Harvest progress remained behind normal across the Corn Belt, but especially in the northwest Corn Belt, with only 13% of the Iowa crop harvested versus a five-year average of 41% and just 7% of the Minnesota crop out of the field versus an average of 38%. In South Dakota, harvest was only 12% done compared with an average of 39%.
The slow harvest pace has provided limited support for corn prices, though, with U.S. corn condition ratings showing unusual late-season improvement. USDA rated U.S. corn conditions 65% good/excellent, up 1 point from a week earlier, although still 9 points below a year earlier.
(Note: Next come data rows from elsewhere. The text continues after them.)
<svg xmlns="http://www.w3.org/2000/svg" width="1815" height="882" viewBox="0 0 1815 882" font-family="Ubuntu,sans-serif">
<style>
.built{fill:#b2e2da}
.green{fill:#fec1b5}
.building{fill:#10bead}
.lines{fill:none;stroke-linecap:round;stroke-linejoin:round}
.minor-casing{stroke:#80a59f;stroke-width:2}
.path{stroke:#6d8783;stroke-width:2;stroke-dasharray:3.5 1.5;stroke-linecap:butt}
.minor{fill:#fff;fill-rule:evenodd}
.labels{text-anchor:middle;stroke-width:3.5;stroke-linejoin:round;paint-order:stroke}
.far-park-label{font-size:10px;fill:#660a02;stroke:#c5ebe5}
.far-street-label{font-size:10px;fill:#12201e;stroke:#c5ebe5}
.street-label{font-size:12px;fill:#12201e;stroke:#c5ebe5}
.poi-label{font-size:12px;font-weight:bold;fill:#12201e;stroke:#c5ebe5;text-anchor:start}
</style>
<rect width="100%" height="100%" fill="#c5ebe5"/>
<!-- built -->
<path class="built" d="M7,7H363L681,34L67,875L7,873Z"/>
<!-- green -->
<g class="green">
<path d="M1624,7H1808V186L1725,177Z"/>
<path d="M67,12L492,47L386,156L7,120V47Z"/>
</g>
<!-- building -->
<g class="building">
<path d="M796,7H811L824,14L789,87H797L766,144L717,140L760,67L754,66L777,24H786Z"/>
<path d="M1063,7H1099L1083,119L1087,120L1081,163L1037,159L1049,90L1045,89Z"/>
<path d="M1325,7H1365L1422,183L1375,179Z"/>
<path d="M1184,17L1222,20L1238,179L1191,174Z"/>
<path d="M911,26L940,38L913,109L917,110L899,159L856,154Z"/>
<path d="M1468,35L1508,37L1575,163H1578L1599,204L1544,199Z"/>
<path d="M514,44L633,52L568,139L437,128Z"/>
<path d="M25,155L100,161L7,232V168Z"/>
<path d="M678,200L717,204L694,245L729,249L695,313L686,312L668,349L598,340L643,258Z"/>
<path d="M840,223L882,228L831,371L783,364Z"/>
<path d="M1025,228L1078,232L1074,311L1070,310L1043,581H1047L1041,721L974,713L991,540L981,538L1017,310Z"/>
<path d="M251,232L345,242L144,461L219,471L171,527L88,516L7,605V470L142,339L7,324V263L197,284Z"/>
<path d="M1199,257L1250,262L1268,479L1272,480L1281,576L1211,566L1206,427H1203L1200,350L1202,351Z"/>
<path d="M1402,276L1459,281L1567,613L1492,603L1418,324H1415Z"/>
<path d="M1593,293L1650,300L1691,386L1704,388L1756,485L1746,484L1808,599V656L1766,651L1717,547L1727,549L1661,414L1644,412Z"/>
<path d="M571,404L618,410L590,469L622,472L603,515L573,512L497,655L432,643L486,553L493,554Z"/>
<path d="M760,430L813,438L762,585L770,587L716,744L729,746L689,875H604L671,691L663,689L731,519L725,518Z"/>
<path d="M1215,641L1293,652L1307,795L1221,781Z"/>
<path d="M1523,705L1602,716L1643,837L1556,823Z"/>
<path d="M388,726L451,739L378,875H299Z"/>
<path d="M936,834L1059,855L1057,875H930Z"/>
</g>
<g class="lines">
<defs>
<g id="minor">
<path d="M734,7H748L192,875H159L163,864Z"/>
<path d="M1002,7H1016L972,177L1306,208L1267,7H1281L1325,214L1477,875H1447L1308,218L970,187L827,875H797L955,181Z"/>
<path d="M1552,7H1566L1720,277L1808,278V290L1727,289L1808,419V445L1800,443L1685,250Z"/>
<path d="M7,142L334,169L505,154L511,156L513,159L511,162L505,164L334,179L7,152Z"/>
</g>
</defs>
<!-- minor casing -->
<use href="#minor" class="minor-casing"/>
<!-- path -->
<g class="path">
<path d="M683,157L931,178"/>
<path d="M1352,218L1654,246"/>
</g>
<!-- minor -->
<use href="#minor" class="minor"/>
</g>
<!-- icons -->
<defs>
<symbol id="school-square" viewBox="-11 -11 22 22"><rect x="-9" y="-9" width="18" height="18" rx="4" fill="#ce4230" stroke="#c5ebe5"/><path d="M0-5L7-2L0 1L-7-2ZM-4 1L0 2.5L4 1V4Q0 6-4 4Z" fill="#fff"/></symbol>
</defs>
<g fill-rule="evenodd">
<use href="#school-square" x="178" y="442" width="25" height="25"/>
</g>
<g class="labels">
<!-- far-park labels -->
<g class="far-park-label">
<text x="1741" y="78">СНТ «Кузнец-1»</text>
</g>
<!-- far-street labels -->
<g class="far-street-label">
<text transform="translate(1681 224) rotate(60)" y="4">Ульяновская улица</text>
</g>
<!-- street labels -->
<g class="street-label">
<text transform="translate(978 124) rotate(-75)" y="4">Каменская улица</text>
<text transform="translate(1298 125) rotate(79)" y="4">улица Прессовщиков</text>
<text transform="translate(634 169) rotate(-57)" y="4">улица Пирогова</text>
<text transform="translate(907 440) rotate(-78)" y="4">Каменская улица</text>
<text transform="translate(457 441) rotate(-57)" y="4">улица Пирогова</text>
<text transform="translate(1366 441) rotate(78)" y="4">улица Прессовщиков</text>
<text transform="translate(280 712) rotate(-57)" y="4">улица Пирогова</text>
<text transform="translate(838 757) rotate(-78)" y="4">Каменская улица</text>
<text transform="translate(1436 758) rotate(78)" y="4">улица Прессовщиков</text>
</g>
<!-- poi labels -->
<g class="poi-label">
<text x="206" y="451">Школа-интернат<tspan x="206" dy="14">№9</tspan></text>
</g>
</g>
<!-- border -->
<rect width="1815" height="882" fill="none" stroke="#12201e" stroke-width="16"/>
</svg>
U.S. soybean harvest progress also remained behind normal at 49% compared with the five-year average of 60%. Harvest remained well behind in the top growing state of Iowa with progress there at only 32%, less than half the 5-yr. avg. of 66%. The harvest pace also remained slow in Minnesota at 45%, vs. the avg. pace of 82% and in Nebraska at 33% vs. the avg. of 67%. Only 48% of South Dakota’s crop had been harvested, versus an average pace of 78%.
However, the Illinois harvest stayed ahead of the normal pace at 63% done vs. an average of 58% and Indiana harvest progress at 52% was on par with average and Ohio progress at 54 was a point ahead of normal. The U.S. crop rating, as expected, held steady at 61% good/excellent.